Filesystem Size Used Avail Use% Mounted on
/dev/hda1 5.8G 2.2G 3.4G 39% /
/dev/hda6 12G 165M 12G 2% /home

the primary hda1 is follwoed by a 1G swap space and tehn the hda6.

I want to migrate /home to a new hard drive . also I want to make hda1 much larger.
hoiw can I do that?


thanx

juanbobo 07-27-2005 05:38 AM

You can save the home directory bit for bit into a file or directly into another partition which should be of the same size. If you save it as a file, you can restore the file by just setting "if=filename" and "of=destination_partition"

dd if=/dev/hda6 of=file_or_partition

You can resize your partition with either resize_reiserfs for Reiser or resize2fs for ext2 or ext3 partitions.

satinet 07-27-2005 05:43 AM

take a look at this:

http://www.redhat.com/docs/manuals/l...size-part.html

As for moving home. put you new disk on the machine. it will be hdb.

Then copy everything in /home to a temp directory.
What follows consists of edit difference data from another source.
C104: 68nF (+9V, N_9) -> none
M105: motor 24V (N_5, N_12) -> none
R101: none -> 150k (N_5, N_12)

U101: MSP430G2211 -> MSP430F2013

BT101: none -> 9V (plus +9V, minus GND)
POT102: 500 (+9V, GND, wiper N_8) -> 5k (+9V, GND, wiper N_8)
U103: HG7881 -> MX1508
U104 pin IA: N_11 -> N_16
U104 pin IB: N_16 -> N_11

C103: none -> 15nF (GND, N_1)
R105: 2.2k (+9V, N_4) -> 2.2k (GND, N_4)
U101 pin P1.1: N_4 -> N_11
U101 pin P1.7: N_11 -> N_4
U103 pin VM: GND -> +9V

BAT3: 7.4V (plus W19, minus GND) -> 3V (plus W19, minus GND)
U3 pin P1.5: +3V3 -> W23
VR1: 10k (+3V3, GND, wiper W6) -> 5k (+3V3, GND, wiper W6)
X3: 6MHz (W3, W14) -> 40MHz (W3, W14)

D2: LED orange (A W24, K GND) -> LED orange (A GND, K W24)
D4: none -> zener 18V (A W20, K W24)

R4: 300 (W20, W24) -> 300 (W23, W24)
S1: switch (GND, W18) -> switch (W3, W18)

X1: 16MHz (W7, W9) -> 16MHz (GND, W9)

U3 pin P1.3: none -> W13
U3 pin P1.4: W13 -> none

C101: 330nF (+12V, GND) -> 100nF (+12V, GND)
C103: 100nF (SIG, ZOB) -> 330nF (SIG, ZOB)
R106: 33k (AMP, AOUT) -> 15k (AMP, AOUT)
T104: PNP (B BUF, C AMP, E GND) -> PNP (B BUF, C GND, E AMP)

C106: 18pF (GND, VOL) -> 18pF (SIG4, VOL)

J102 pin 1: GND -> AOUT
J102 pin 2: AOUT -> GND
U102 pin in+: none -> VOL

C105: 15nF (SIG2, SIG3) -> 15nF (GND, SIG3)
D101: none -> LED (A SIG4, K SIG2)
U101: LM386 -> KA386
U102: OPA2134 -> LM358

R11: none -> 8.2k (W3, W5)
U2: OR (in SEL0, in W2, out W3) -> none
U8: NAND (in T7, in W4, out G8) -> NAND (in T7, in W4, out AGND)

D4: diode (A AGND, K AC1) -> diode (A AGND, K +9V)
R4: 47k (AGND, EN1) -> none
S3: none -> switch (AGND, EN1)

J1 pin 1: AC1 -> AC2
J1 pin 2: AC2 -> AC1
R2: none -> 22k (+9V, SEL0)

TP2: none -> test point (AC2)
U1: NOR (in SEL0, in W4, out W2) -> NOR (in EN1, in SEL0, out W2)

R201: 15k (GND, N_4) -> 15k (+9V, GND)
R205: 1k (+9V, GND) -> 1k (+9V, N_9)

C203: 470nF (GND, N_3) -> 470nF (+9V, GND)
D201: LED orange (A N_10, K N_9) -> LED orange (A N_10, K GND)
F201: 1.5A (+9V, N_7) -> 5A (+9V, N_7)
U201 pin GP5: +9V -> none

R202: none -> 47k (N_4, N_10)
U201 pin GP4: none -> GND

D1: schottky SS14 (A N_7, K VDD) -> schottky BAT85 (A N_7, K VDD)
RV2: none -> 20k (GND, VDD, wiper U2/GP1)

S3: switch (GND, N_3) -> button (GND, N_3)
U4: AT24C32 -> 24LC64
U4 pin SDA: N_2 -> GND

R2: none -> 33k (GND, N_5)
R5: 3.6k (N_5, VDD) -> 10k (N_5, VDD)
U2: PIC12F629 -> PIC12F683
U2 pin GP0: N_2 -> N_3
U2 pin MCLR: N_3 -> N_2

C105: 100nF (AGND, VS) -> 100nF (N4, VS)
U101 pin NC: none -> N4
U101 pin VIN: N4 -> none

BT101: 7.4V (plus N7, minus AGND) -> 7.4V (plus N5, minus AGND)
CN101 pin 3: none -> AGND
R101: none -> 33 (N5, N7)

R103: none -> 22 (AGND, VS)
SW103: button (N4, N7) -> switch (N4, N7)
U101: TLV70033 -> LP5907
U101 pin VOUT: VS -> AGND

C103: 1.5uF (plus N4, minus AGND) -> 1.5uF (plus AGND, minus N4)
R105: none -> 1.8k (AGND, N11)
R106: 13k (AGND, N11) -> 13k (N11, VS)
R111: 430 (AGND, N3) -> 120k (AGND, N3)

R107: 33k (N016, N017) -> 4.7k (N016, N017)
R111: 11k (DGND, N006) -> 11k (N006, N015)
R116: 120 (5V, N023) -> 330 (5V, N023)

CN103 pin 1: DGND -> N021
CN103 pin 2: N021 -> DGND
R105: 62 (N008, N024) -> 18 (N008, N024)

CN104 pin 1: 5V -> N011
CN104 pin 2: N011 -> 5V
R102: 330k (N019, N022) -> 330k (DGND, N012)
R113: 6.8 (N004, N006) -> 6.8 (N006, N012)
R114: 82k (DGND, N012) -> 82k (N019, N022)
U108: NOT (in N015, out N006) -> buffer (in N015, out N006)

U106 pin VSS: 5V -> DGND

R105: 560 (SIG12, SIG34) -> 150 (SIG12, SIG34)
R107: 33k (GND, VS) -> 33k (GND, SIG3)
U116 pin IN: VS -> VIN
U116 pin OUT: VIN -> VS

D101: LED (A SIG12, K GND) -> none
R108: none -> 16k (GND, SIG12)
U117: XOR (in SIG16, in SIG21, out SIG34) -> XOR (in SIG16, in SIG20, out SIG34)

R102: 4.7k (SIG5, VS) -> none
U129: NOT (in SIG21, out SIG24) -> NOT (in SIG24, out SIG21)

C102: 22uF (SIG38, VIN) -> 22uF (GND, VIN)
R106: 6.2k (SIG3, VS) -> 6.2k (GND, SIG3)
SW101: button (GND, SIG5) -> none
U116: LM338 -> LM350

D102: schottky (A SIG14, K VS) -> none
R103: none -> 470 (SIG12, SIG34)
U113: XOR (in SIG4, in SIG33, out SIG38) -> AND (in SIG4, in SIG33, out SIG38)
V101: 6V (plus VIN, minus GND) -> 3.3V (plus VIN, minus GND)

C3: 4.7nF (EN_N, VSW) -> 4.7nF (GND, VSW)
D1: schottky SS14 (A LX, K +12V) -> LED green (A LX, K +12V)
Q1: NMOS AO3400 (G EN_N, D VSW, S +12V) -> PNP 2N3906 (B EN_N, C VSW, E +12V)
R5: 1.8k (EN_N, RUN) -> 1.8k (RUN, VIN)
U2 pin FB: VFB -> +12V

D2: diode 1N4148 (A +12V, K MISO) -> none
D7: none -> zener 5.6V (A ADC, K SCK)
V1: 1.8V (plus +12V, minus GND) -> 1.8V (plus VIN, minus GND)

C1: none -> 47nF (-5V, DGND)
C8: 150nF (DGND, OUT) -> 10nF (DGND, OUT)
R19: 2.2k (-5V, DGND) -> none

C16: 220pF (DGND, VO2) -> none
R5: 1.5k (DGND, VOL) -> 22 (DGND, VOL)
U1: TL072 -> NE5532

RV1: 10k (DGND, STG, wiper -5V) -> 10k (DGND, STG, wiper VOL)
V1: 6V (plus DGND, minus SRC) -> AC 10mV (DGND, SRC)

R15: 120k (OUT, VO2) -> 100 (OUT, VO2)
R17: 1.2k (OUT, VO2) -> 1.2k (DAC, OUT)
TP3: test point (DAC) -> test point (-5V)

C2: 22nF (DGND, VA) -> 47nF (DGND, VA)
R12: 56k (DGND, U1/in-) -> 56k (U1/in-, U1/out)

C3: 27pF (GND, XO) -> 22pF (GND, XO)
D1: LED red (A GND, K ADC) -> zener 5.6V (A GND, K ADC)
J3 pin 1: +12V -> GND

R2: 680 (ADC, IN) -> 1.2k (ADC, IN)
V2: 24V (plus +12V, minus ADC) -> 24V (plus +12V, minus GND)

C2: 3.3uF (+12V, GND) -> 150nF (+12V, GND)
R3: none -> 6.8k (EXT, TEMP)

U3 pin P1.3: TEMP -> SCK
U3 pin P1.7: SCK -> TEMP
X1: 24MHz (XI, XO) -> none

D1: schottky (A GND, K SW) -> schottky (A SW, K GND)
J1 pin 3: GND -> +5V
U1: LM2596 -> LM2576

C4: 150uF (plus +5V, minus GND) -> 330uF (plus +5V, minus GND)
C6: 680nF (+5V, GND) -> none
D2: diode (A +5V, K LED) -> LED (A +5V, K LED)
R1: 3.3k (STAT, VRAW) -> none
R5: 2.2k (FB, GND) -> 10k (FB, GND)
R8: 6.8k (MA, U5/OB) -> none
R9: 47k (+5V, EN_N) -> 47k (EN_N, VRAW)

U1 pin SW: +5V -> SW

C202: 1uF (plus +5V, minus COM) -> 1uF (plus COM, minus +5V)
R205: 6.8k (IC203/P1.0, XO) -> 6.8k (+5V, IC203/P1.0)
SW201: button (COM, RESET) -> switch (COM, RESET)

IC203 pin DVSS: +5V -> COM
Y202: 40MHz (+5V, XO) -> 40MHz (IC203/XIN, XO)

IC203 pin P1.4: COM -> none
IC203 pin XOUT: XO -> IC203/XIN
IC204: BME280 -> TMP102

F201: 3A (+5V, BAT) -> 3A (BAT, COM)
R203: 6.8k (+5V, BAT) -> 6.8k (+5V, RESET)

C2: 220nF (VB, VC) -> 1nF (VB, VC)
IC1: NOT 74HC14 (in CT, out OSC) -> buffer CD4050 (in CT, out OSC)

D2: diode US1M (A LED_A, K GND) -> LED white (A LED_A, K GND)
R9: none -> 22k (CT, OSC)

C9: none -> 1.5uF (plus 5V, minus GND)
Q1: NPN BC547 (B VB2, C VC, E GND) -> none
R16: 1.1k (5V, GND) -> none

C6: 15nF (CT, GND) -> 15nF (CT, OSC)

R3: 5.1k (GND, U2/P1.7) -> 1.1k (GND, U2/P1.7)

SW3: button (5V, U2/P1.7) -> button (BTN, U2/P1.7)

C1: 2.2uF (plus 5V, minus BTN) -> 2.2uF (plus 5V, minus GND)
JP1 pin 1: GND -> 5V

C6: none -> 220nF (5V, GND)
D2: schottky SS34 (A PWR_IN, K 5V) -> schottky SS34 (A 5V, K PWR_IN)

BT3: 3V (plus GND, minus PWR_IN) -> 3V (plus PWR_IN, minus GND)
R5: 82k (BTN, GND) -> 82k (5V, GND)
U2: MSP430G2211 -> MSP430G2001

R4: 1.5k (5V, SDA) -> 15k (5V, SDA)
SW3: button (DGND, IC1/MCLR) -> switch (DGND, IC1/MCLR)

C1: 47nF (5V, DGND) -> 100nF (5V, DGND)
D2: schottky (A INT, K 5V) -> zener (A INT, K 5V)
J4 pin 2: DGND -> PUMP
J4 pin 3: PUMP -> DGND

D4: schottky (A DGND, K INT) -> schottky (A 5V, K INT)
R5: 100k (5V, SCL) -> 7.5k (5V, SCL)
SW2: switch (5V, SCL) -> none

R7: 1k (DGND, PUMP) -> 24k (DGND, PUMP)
Edit your /etc/fstab file to make /home mount on /dev/hdb1 or whatever. mount the disk (mount -a) Then move the stuff in the temp directory back into /home. This is quick for you as you only have a very small amount of data in /home.

Although i don't really see what the benefit of a large root partition is.

Any more help with mounting etc please repost.

satinet 07-27-2005 05:52 AM

ooo. conflicting advise.

Just thought my approach would be easier for a newbie. Also dear poster, it helps if you mention your distro and file system etc.

FYI. hda1 is your primary partition. you can have upto 4 primary partitions on a disk. You will note that logical partitions are always numbered 5 and above. 1-4 being for primary partitions. Your /home is hda6 because hda5 is your swap partition.

Also will want to remove this swap partition before resizing for obvious reasons. You can then use crdisk of whatever to created a new or several new swap partitions. hurrar!

Tom

nanjil 07-27-2005 08:38 AM

resizing a primary partition
 
thank you for your comments.

My file system is apparently ext3.

the reason for wanting a larger root partiotion is I wanted to make sure I will enough room for all the development tools I will need for example like fftw, clapack , spice which I intended to put in /usr/local.

In the largeer disk I also wanted to mount /prjoects which will denote my local projects.

I will appreciate any other organizing suggestions.